Paired box coordinates
***

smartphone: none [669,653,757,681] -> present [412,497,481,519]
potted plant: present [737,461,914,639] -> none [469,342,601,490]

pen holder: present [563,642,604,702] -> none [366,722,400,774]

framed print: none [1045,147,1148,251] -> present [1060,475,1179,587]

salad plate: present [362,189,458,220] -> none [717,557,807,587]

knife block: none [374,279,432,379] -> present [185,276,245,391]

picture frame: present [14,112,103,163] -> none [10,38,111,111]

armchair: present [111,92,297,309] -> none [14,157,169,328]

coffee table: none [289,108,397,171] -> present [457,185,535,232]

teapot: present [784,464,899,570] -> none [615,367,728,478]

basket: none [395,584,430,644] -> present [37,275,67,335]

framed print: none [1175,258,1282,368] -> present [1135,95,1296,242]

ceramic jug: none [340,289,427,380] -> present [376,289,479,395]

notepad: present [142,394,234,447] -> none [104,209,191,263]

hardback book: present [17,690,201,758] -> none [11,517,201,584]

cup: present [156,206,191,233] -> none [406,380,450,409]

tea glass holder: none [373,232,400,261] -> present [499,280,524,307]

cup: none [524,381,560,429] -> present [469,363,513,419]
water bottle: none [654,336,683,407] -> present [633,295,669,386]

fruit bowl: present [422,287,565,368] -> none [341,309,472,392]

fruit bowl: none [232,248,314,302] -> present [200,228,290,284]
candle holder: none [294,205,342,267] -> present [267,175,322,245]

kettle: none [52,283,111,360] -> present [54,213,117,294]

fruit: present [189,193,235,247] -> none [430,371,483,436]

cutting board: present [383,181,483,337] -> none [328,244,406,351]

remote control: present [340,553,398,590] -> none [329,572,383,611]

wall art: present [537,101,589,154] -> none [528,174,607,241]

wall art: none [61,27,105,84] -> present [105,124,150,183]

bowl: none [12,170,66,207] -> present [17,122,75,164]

***

Work instruction
What is needed is an exact repetition of the lines from the first line of the records through the line containing "knife block: none", both ends included, and nothing more.

Exercise response
smartphone: none [669,653,757,681] -> present [412,497,481,519]
potted plant: present [737,461,914,639] -> none [469,342,601,490]

pen holder: present [563,642,604,702] -> none [366,722,400,774]

framed print: none [1045,147,1148,251] -> present [1060,475,1179,587]

salad plate: present [362,189,458,220] -> none [717,557,807,587]

knife block: none [374,279,432,379] -> present [185,276,245,391]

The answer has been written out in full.